Choosing a Skimboard

People often send me email asking me what board is right for them. The answer is that I don't know. Even if I knew them and knew how they skimmed it would be hard for me to choose a board that they would like. There are simply too many factors for another person to be able to accurately tell you what kind of board you are going to like best. Only you can choose the right board for yourself. In this section I will tell you how to do it.

Know What You Want

Before you even go shopping you should know what you want. As a trip to the board design section will tell you, different board characteristics have predictable results on how the board performs. Get to know these different design factors and get an idea of what you want based on how you ride and how you would like to ride.

## INPUT:

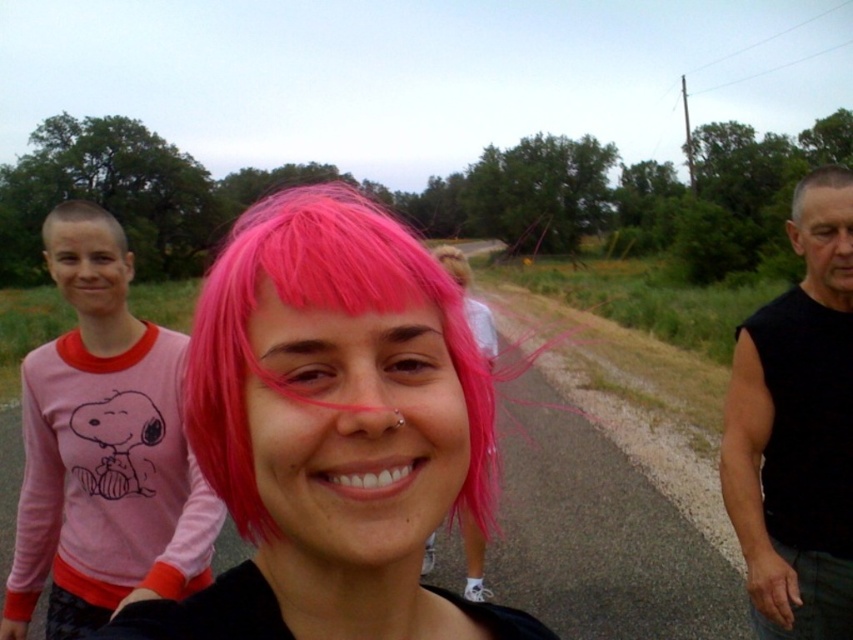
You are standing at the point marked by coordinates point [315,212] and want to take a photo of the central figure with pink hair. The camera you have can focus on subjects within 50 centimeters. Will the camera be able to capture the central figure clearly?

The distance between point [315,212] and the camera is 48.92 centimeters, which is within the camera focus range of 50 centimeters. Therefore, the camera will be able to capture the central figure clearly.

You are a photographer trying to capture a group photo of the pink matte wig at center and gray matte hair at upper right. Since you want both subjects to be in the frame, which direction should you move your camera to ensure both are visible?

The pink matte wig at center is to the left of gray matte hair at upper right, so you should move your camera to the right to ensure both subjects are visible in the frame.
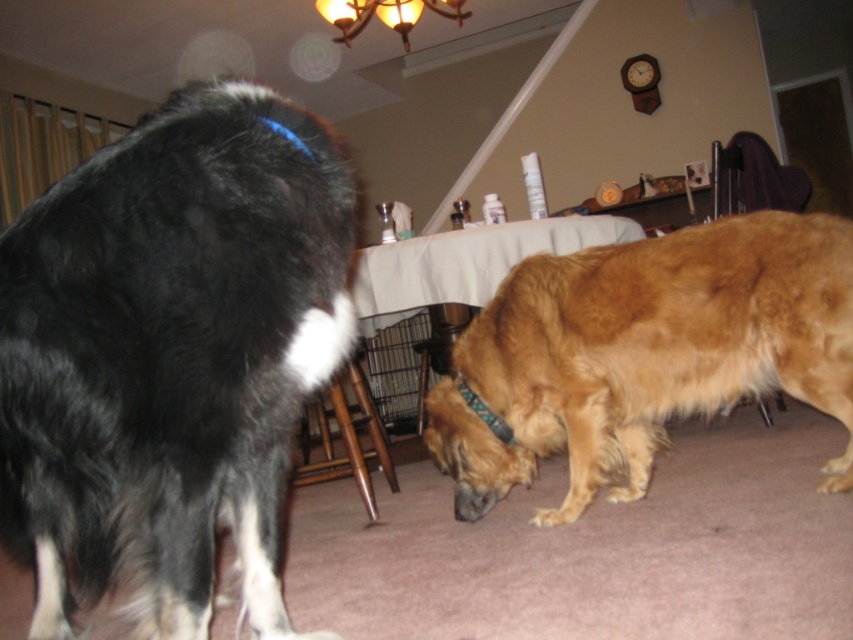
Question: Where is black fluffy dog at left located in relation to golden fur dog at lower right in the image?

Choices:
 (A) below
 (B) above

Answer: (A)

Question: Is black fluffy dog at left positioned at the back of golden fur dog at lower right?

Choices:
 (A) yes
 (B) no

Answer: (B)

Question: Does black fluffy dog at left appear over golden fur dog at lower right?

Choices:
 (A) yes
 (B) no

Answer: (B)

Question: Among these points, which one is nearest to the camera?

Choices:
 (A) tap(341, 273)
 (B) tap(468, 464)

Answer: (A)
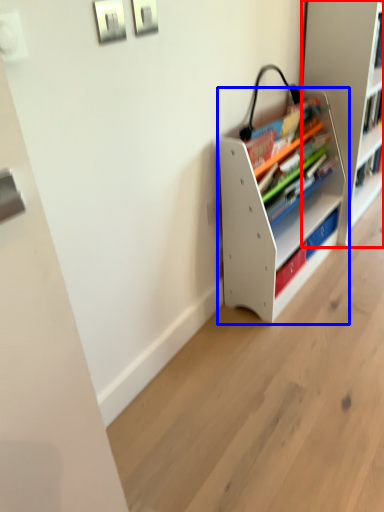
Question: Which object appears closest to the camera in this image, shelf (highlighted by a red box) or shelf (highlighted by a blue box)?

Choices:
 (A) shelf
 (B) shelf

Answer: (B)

--

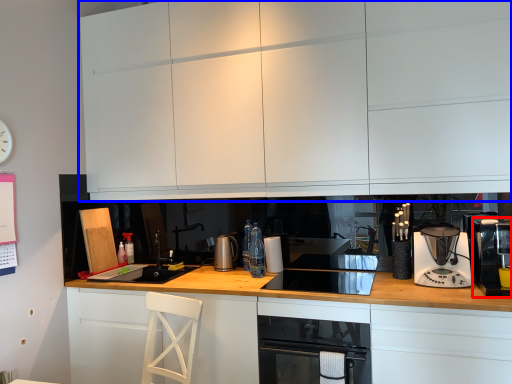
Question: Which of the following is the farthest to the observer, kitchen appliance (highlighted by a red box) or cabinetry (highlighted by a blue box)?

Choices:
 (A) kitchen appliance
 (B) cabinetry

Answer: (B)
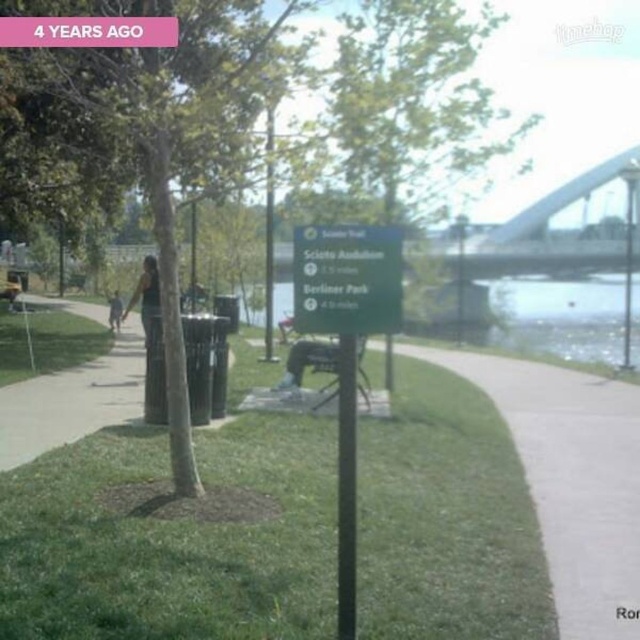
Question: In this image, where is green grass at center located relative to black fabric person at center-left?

* * *

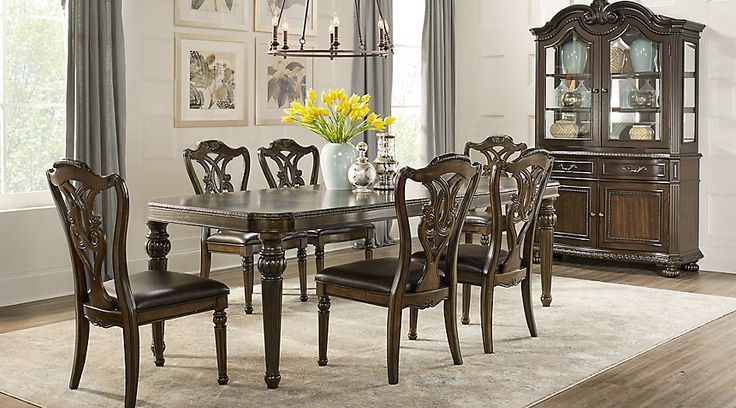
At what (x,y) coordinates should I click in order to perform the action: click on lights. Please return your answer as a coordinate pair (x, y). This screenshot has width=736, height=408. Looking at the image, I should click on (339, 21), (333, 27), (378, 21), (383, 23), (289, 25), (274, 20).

## TASKS:
1 – According to the skimboard text, why can't another person tell a skimmer which board is right? Answer in one to three sentences.
2 – In the records, quote the lines from the one containing "You are standing" through the one containing "The distance between", inclusive.

## SOLUTIONS:
1 – There are too many factors for another person to accurately tell someone what kind of board they will like best. Even knowing the person and how they skim, the writer would still find it hard to choose a board they would like, so only the skimmer can choose the right one.

2 –
You are standing at the point marked by coordinates point [315,212] and want to take a photo of the central figure with pink hair. The camera you have can focus on subjects within 50 centimeters. Will the camera be able to capture the central figure clearly?

The distance between point [315,212] and the camera is 48.92 centimeters, which is within the camera focus range of 50 centimeters. Therefore, the camera will be able to capture the central figure clearly.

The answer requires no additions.